Comments on: TPM hardware attacks

By: Nate Lawson

Nate Lawson — Sat, 19 Jan 2008 19:51:16 +0000

Henrique, right, that's the direction they're going per EagleLake (discussed in this thread). I disagree with your assessment of how hard it is to modify an integrated design, though. There have been some big advances in hobbyist silicon-level hacking, mostly by these guys. Since there is no deployed system for revoking TPM keys, opening just one chip suffices to enable attacks against the class.

By: Henrique

Henrique — Fri, 18 Jan 2008 01:27:30 +0000

Actually, it just means the TPM has to go inside the South or North bridge. Or inside the SoC for embedded designs. These are not yet available, AFAIK, but there is no real reason why they couldn’t be made. SuperIO chips with the TPM embedded inside are already common (my ThinkPad has one, for example) — too bad that doesn’t disable the reset attack, since it is non-fatal to the platform to reset the SuperIO.

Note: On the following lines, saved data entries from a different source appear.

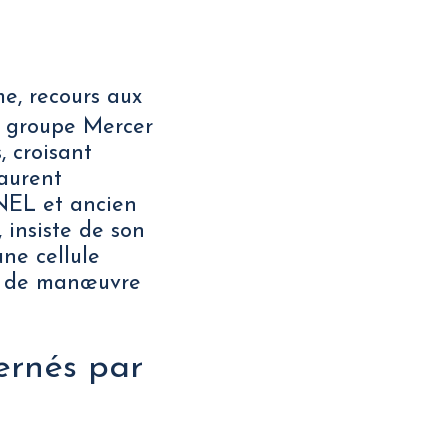
me, recours aux
Le groupe Mercer
, croisant
aurent
ENEL et ancien
, insiste de son
une cellule
ge de manœuvre
ernés par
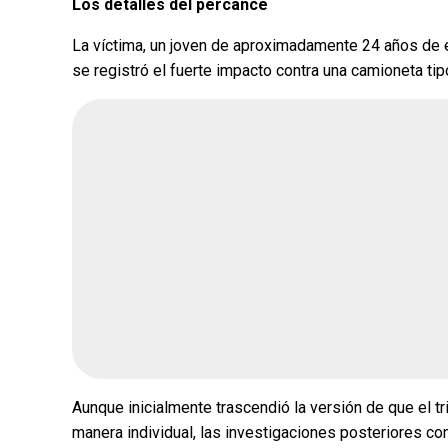
Los detalles del percance
La víctima, un joven de aproximadamente 24 años de e
¿Quién crees q
se registró el fuerte impacto contra una camioneta tip
encuesta de Mo
Andrea Chávez
Cruz Pérez Cuéll
Martín Chaparro
Carlos Arrieta L
Fecha de cierre: Ago 31, 20
Votar
Aunque inicialmente trascendió la versión de que el tr
manera individual, las investigaciones posteriores co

Once you get the TPM inside the core chipset, getting access to the TPM hardware to mess with it without blowing it up all to hell becomes a lot more difficult…

By: Nate Lawson

Nate Lawson — Wed, 18 Jul 2007 20:58:41 +0000

Dries, does it actually say “should”? Because everyone knows when it comes to security, “should” means no one implements it. However, with functionality/features, “should” means the same as “mandatory”. :-)

In any case, it would require a pretty big change in chipsets to cause a LPC reset to reset the whole platform. At the moment, LPC reset is an output pin on all chipsets I know of, since the southbridge is mainly the one that drives this pin. If this was changed, then the attack would simply become cutting the trace before grounding the LPC reset pin, not a huge increase in difficulty.

By: Dries Schellekens

Dries Schellekens — Wed, 18 Jul 2007 08:48:29 +0000

The TPM reset has been known from the start by TCG. That is why the TCG specification says something like “resetting a TPM should reset the complete platform”.